Sperm competition games: external fertilization and "adaptive"' infertility.

We develop a model of a continuous fertilization process in which eggs and sperm are shed simultaneously, and in which the eggs are fertilized at a rate proportional to sperm density surrounding the egg mass. The model derives the ESS size and number of sperm in an ejaculate of an externally-fertilizing animal such as a fish species, in which the probability or intensity of sperm competition varies. It also predicts the ESS level of infertility (eggs remaining unfertilized after all sperm have died). Sperm size is assumed to increase sperm competitive ability (e.g. by increasing speed) and is also assumed to affect sperm longevity (either positively or negatively). Ejaculate expenditure is traded off against expenditure on obtaining further spawnings, and size and number of sperm can vary independently. The model predicts that the ESS ejaculate expenditure (product of sperm size and number) should increase, and that the ESS infertility should decrease with sperm competition intensity measured across species. Other results depend on the way that sperm size affects longevity.

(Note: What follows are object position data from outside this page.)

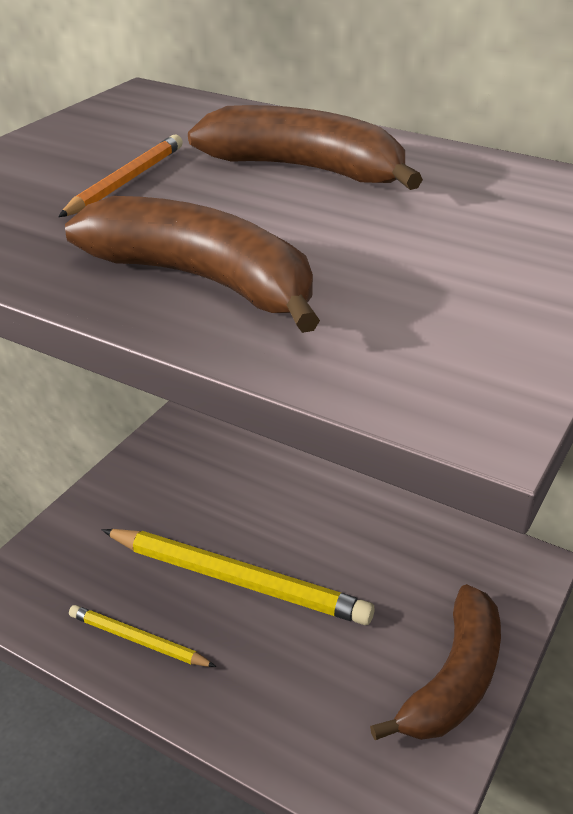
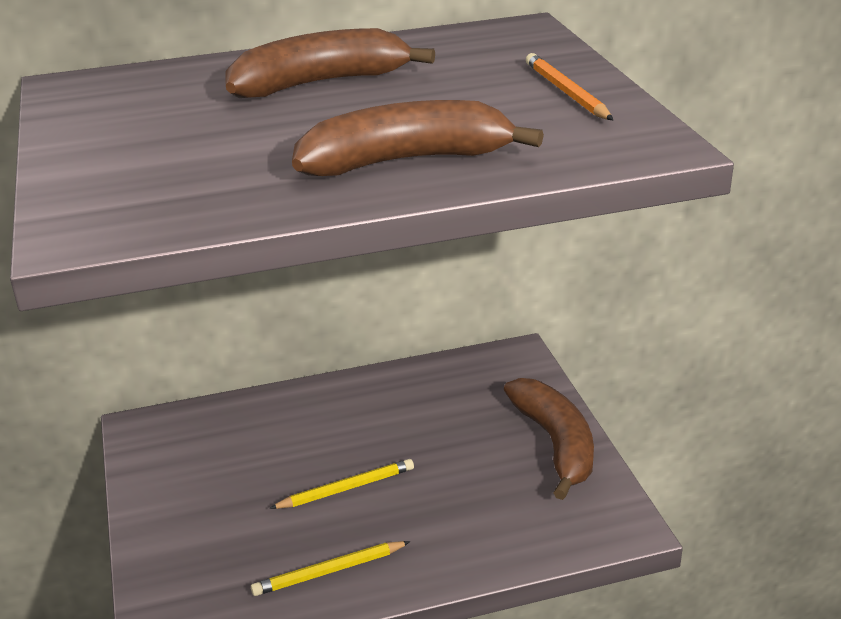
camera: 45 degrees left, 5 degrees down
(127, 181) = (214, 137): orange pencil -> orange pencil (566, 92)
(238, 581) = (347, 488): yellow pencil -> yellow pencil, size x0.53

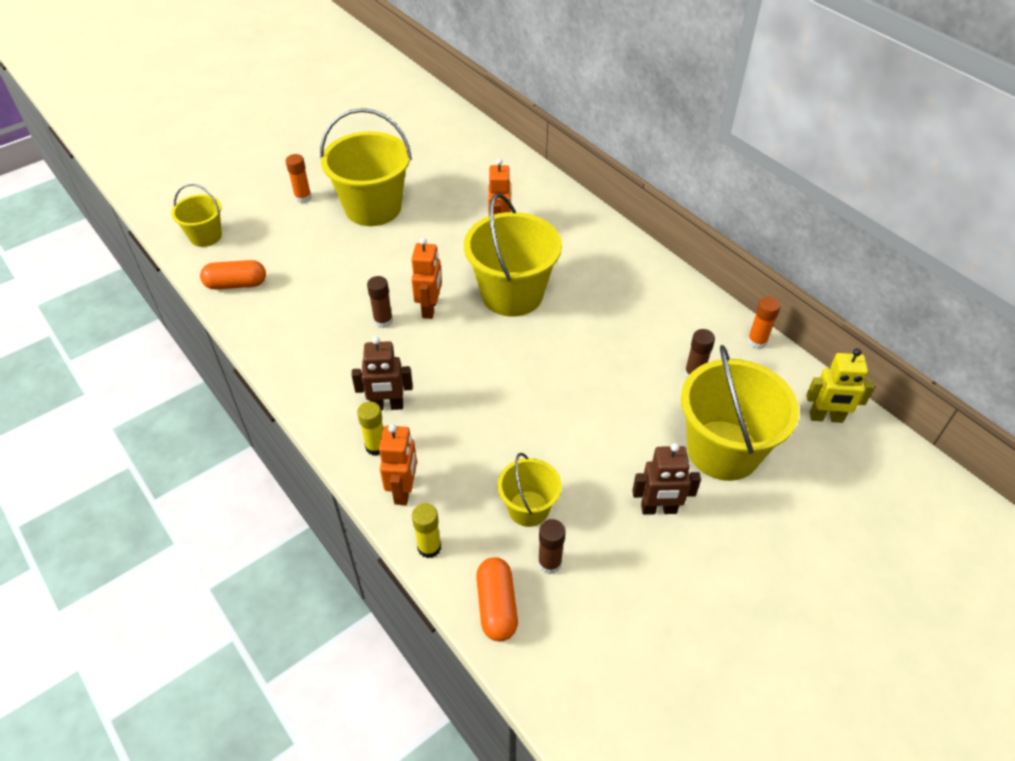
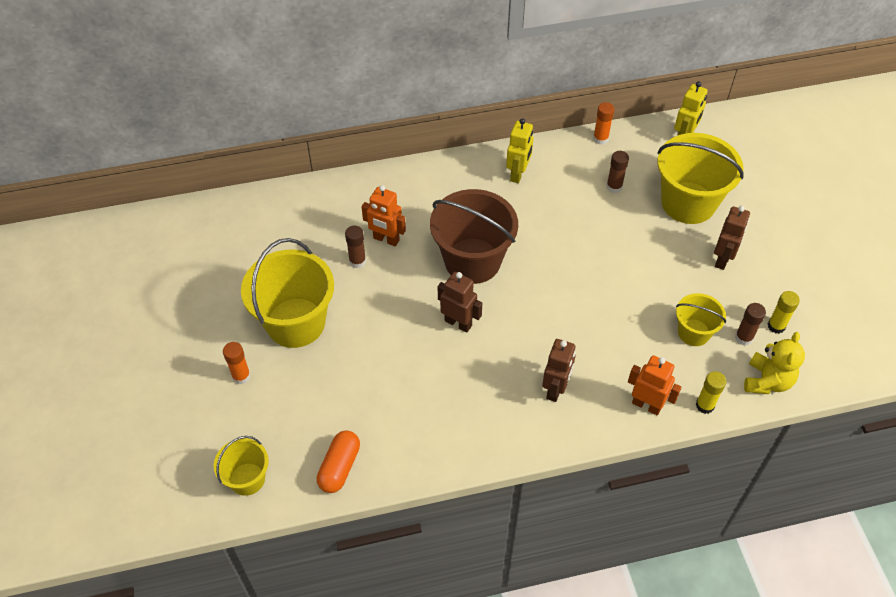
camera: 65 degrees left, 5 degrees up
(376, 446) = (595, 410): yellow glue stick -> yellow glue stick (776, 326)
(383, 321) = (455, 362): brown glue stick -> brown glue stick (357, 261)
(430, 308) = (458, 323): orange robot -> brown robot
(497, 606) = (767, 381): orange capsule -> yellow teddy bear
(512, 294) = (472, 261): yellow bucket -> brown bucket
(650, 291) = (518, 174): none -> yellow robot

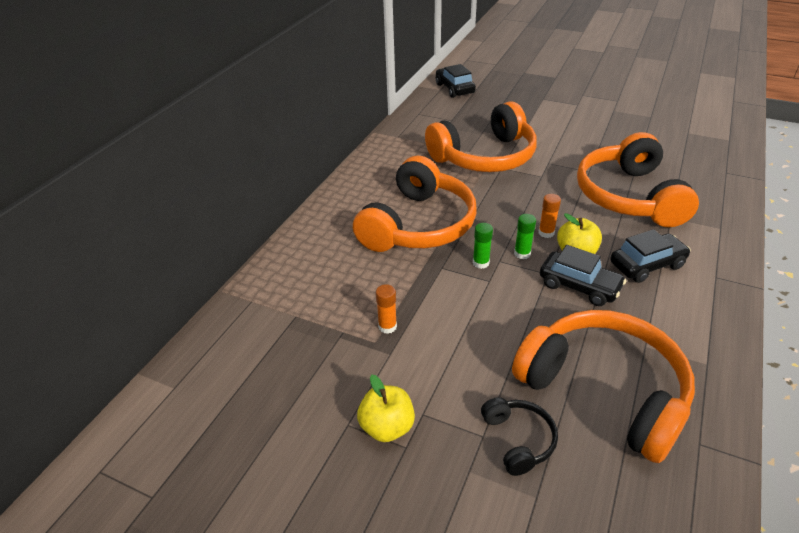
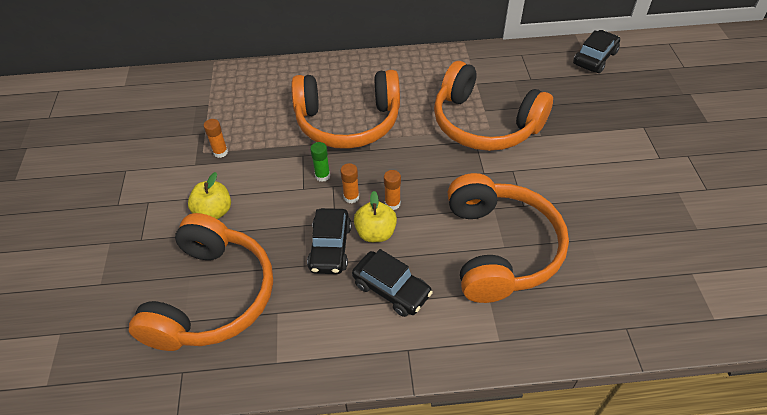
camera: 60 degrees right, 10 degrees up
(387, 427) = (130, 189): yellow apple -> yellow apple (214, 212)
(518, 440) = (144, 259): black headphones -> none
(522, 254) = (351, 197): green glue stick -> orange glue stick
(628, 196) = (500, 249): orange headphones -> orange headphones turned 120 degrees clockwise

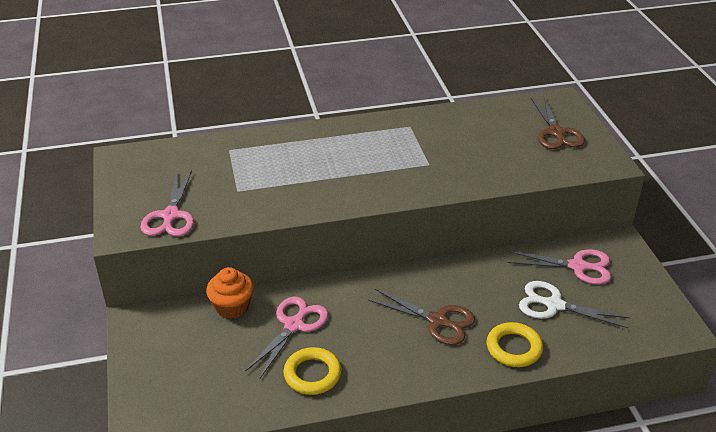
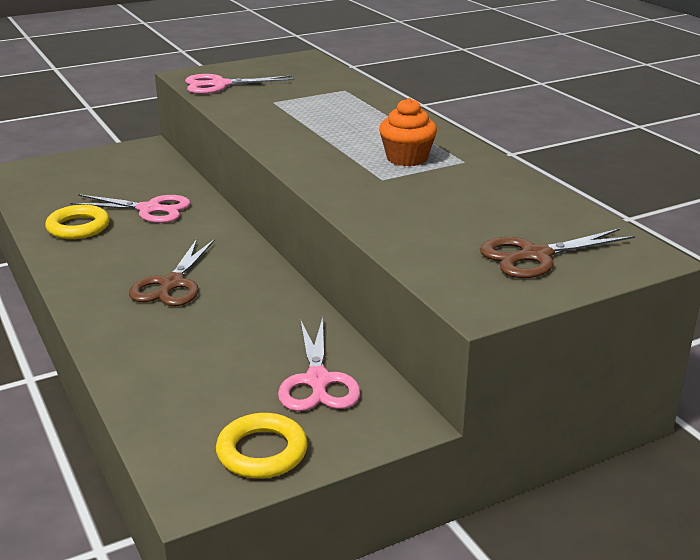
camera: 75 degrees right, 10 degrees down
(232, 307) = (171, 179): orange cupcake -> orange cupcake (407, 158)
(514, 348) = (131, 339): yellow ring -> yellow ring (262, 452)
(554, 305) = (223, 365): white scissors -> none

The available biological evidence suggests that longevity decreases with sperm size, probably because the main increase is in tail length which increases sperm energy expenditure. In this case, sperm size should increase with sperm competition intensity from an optimum at zero competition which maximizes the total distance travelled by the entire ejaculate in its lifetime, to an optimum for maximum sperm competition which maximizes the product of speed and sperm number. However, if longevity increases with sperm size, then the non-competitive optimal sperm size is greater than that for maximum competition, so that sperm size decreases with sperm competition intensity. Sperm numbers typically increase with sperm competition intensity, and always so if sperm competition is high enough, though decreases are possible over a range of low sperm competition intensity if (i) sperm longevity decreases with sperm size, and (ii) infertility is high enough.